[What needs to be done]
Set out exactly every line of the entries below, starting at the line that holds "M959 454 957 464 932 471 934 461Z" and stopping after the line that holds "M624 761 628 766 659 920 624 933 619 930Z".

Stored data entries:

* * *

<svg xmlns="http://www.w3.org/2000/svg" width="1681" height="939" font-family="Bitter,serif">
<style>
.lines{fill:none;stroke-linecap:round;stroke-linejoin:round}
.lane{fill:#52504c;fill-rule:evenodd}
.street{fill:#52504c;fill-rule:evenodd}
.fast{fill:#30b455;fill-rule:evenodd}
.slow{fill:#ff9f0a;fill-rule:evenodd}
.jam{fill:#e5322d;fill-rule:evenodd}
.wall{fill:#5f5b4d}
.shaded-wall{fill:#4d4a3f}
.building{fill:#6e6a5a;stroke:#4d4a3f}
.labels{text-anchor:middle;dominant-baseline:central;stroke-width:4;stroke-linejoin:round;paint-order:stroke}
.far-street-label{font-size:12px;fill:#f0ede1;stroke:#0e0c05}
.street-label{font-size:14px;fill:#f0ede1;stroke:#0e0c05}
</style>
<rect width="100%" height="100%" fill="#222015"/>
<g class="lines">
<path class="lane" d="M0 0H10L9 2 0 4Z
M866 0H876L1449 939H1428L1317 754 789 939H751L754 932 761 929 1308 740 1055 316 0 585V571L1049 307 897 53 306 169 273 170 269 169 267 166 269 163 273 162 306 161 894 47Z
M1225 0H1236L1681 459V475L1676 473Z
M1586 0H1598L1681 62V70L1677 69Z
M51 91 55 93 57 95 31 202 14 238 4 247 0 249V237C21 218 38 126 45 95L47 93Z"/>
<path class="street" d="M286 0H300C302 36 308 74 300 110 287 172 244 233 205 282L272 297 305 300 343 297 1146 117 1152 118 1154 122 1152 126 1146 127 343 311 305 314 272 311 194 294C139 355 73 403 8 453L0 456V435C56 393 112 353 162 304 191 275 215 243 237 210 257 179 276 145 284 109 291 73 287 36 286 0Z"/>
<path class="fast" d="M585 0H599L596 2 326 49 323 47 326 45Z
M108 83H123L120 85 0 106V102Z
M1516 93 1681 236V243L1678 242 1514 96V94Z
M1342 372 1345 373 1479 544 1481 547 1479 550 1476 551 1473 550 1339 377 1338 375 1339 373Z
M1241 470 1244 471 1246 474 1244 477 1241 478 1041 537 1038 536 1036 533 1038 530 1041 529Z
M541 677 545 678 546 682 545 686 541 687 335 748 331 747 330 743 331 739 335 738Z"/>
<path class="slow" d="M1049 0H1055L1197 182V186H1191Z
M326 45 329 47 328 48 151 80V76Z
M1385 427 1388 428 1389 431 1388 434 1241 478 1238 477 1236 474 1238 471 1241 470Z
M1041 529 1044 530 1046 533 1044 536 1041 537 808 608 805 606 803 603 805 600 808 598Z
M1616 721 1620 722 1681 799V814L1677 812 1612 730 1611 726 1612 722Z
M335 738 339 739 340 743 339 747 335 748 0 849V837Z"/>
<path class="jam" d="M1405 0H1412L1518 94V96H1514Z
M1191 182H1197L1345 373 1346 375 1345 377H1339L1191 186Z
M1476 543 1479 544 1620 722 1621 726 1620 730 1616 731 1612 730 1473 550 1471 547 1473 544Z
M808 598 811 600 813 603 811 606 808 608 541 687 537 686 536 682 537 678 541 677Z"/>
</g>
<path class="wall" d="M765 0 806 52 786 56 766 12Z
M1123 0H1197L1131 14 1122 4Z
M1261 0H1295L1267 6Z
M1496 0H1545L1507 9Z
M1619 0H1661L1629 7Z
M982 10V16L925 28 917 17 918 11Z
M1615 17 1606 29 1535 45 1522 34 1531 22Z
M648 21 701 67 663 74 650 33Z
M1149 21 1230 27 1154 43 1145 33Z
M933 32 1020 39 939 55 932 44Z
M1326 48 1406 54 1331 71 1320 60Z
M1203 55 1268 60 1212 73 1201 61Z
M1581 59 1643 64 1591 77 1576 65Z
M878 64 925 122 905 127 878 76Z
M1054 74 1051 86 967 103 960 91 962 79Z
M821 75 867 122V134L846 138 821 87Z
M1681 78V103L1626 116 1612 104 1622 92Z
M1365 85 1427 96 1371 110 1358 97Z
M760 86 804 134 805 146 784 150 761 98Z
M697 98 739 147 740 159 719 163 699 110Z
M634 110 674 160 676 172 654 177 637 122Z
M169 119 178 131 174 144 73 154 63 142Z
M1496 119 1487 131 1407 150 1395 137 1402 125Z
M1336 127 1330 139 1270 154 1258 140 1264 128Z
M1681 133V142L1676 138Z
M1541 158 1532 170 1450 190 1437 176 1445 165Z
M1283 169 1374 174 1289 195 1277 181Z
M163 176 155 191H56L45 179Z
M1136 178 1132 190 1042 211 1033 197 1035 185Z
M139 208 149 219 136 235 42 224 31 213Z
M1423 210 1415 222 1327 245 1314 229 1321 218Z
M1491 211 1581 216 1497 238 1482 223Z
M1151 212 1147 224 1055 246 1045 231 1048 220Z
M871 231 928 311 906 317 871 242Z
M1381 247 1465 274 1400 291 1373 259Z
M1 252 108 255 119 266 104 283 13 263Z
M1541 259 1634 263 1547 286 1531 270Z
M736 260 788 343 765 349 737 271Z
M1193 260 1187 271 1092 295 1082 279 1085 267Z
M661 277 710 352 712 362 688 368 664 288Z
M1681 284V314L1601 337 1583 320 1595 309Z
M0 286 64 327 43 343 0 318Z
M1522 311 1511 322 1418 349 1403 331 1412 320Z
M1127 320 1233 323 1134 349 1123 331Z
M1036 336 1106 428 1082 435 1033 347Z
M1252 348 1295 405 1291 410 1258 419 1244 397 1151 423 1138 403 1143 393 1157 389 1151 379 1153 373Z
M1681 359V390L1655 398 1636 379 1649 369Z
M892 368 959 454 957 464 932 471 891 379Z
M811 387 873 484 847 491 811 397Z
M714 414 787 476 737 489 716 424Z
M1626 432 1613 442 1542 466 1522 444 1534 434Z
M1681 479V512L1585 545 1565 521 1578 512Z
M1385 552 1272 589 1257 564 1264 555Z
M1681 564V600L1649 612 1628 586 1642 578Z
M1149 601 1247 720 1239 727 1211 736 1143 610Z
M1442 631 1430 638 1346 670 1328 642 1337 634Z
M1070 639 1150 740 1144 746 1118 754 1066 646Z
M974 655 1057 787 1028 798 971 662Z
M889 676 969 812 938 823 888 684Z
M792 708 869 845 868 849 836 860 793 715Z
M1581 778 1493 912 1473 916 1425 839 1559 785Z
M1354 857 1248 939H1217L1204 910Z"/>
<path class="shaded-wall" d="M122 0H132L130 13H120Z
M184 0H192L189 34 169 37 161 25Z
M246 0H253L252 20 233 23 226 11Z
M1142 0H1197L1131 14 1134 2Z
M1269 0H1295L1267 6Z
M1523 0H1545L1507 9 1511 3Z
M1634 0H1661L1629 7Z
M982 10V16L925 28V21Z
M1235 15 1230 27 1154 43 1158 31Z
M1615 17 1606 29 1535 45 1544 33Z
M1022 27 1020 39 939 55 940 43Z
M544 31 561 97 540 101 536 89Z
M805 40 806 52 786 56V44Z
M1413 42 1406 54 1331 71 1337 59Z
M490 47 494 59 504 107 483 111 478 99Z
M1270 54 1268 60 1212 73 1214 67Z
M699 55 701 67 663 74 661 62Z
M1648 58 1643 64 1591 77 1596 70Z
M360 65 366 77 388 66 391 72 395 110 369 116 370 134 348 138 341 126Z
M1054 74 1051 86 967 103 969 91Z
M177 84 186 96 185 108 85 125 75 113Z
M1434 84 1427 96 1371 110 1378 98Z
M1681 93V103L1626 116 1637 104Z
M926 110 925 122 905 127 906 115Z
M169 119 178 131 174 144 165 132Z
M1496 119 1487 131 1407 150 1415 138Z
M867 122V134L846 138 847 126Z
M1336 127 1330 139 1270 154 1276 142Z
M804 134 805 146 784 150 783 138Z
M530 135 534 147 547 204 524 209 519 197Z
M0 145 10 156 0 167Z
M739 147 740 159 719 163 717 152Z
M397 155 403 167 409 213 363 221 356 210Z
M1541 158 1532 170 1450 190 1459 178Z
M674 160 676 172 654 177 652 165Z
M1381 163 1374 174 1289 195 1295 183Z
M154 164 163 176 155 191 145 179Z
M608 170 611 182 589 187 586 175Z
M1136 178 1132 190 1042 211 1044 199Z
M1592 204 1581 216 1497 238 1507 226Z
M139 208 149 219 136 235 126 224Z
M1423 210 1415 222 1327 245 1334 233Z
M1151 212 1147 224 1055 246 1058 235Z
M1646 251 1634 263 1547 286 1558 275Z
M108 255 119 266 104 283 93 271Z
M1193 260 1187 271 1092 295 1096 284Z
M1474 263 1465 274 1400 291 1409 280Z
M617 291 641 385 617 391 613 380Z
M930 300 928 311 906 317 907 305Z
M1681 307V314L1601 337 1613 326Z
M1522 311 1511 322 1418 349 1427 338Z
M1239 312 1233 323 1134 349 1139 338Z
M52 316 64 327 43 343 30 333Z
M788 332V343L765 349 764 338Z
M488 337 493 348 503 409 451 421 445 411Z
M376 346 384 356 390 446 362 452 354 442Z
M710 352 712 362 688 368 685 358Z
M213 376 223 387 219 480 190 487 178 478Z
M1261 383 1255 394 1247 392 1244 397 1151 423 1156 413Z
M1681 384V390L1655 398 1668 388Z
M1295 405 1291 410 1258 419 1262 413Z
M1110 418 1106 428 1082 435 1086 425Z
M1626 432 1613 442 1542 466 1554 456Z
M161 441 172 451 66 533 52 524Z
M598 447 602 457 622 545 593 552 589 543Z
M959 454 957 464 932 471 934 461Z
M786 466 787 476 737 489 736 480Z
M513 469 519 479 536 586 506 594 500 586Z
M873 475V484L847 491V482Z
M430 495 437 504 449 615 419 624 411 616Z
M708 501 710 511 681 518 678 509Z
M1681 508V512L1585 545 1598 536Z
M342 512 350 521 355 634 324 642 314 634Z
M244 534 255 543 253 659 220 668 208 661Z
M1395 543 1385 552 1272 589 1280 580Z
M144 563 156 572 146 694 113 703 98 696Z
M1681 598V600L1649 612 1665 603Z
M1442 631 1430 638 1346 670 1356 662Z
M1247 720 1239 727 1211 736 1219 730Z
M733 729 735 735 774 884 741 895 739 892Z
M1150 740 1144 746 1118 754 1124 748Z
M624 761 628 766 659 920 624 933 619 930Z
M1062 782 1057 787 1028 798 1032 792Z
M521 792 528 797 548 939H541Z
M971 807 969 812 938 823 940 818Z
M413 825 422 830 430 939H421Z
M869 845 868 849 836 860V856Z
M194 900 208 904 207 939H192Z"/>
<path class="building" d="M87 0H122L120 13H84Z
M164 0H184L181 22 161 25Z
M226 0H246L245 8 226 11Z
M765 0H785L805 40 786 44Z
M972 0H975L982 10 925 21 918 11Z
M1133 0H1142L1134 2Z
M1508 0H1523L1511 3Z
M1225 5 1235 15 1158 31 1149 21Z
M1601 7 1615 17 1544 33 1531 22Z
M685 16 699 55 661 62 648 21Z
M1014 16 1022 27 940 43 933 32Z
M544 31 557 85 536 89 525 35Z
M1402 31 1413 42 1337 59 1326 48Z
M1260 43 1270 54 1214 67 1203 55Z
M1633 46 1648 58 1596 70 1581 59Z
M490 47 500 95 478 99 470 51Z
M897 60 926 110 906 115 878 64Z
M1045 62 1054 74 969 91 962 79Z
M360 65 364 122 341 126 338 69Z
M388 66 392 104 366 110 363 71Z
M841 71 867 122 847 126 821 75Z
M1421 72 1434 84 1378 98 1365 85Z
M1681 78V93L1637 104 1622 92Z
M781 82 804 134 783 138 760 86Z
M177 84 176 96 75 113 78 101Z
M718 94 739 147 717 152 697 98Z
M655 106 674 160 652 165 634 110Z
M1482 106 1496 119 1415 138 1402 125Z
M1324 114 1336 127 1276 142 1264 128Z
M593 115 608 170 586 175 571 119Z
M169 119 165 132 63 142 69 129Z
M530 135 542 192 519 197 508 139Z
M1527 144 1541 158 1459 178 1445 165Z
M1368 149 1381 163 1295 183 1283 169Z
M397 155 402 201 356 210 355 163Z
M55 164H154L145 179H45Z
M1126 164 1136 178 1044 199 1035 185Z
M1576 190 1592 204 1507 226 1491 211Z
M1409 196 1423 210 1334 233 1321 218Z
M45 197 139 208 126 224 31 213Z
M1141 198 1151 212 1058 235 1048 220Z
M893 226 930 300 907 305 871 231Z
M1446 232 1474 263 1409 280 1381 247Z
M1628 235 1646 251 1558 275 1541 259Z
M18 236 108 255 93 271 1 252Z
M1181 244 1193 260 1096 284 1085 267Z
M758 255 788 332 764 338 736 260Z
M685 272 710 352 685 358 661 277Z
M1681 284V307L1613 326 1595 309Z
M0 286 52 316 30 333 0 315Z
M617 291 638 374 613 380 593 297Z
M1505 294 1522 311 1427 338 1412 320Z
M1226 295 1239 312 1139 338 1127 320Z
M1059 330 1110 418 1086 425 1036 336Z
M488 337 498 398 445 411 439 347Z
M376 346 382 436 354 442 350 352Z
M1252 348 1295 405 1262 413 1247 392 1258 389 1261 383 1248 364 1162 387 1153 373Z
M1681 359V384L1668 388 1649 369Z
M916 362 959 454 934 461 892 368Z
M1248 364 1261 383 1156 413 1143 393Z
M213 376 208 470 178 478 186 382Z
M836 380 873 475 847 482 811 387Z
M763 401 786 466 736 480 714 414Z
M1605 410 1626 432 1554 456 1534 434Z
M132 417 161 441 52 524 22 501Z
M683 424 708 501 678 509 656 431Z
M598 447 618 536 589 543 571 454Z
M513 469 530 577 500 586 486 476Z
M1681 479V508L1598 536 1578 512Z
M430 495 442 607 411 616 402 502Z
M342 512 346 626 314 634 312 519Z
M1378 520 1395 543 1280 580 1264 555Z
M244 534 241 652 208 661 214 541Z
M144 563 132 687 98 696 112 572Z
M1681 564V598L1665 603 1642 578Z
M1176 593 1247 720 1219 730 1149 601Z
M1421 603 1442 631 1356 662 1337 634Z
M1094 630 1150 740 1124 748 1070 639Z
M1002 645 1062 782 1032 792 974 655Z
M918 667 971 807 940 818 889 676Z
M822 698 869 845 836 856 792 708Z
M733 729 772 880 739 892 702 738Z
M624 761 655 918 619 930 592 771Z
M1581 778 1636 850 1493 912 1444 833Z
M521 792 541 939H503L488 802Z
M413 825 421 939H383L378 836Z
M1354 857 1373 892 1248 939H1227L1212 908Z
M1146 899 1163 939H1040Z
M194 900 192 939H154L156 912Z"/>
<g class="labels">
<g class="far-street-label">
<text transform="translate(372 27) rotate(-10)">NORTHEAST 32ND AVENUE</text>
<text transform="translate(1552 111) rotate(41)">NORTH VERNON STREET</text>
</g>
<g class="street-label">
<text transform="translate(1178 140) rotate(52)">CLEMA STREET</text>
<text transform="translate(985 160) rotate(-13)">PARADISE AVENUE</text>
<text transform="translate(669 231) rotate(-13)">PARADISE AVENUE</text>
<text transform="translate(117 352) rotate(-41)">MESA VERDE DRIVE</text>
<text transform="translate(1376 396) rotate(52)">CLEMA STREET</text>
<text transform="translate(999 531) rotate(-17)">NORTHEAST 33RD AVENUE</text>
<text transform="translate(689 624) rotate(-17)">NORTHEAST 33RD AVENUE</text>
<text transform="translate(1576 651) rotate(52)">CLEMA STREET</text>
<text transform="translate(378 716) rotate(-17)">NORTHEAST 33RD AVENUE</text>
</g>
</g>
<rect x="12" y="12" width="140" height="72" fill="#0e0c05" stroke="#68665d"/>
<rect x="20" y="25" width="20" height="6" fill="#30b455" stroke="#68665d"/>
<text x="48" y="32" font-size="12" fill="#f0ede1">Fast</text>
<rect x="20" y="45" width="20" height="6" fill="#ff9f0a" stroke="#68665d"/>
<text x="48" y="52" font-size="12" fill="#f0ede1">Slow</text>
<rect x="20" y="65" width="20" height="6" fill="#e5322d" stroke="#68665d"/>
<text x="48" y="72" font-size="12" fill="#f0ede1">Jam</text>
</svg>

* * *

[Written response]
M959 454 957 464 932 471 934 461Z
M786 466 787 476 737 489 736 480Z
M513 469 519 479 536 586 506 594 500 586Z
M873 475V484L847 491V482Z
M430 495 437 504 449 615 419 624 411 616Z
M708 501 710 511 681 518 678 509Z
M1681 508V512L1585 545 1598 536Z
M342 512 350 521 355 634 324 642 314 634Z
M244 534 255 543 253 659 220 668 208 661Z
M1395 543 1385 552 1272 589 1280 580Z
M144 563 156 572 146 694 113 703 98 696Z
M1681 598V600L1649 612 1665 603Z
M1442 631 1430 638 1346 670 1356 662Z
M1247 720 1239 727 1211 736 1219 730Z
M733 729 735 735 774 884 741 895 739 892Z
M1150 740 1144 746 1118 754 1124 748Z
M624 761 628 766 659 920 624 933 619 930Z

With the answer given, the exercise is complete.